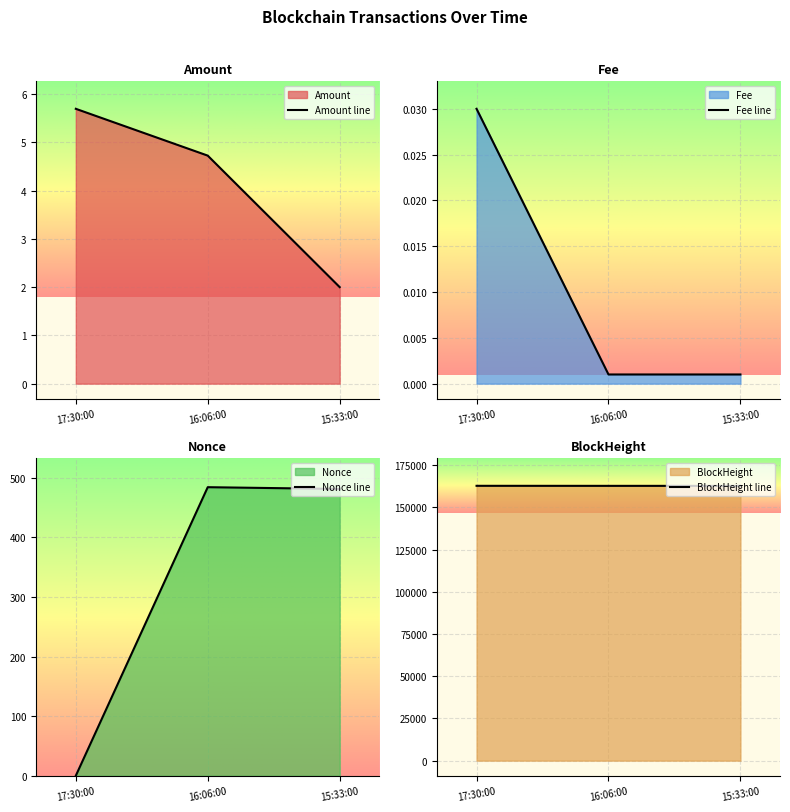

What is the difference between the BlockHeight line values at 15:33:00 and 17:30:00?

32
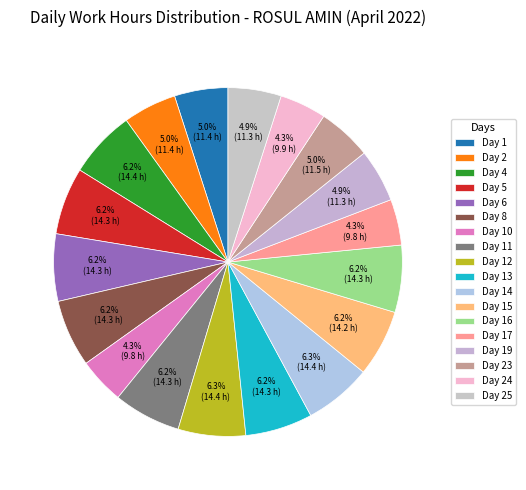

How many segments does this pie chart have?

18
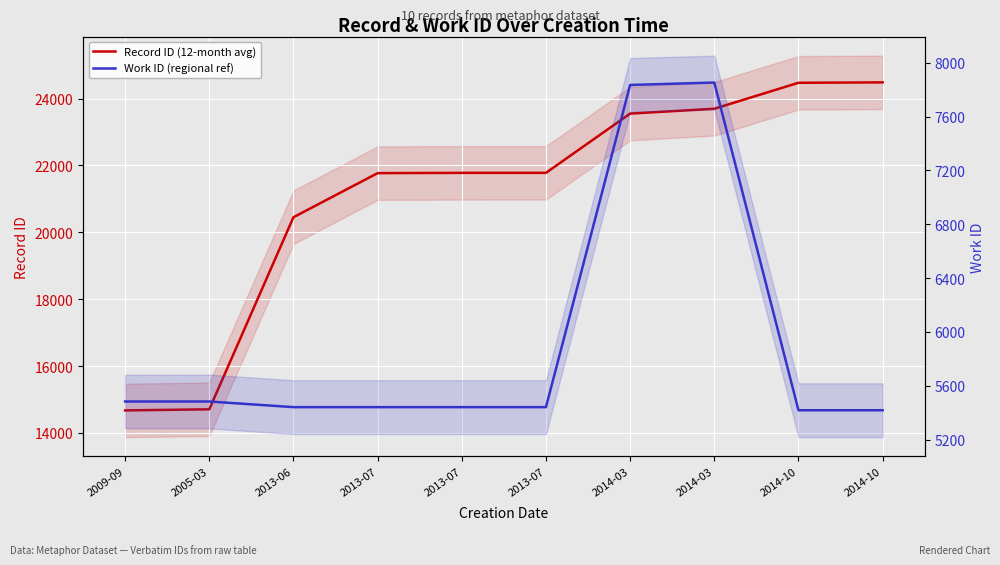

Rank the series at 2013-06 from highest to lowest value.

Record ID (12-month avg), Work ID (regional ref)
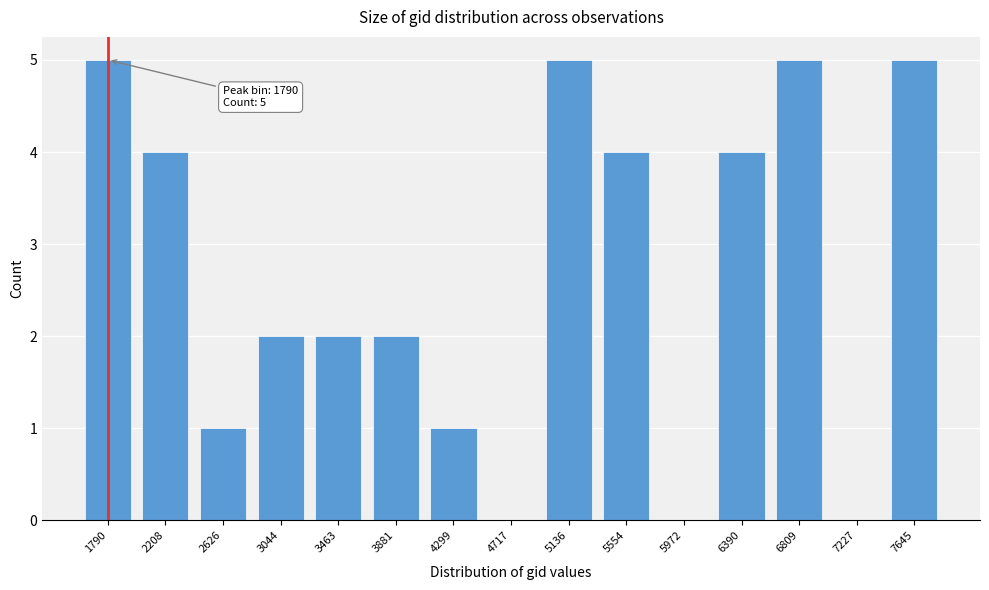

Reading right to left, extract all data points from this chart.

7645=5	7227=0	6809=5	6390=4	5972=0	5554=4	5136=5	4717=0	4299=1	3881=2	3463=2	3044=2	2626=1	2208=4	1790=5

The task
Change "extract" to "list" in the part of the listing that opens with the line containing "Record ID (12-month" and closes at the end of the listing. Reproduce that part with nothing else altered, and leave the pictures out.

Solution to this exercise
Record ID (12-month avg), Work ID (regional ref)

Reading right to left, list all data points from this chart.

7645=5	7227=0	6809=5	6390=4	5972=0	5554=4	5136=5	4717=0	4299=1	3881=2	3463=2	3044=2	2626=1	2208=4	1790=5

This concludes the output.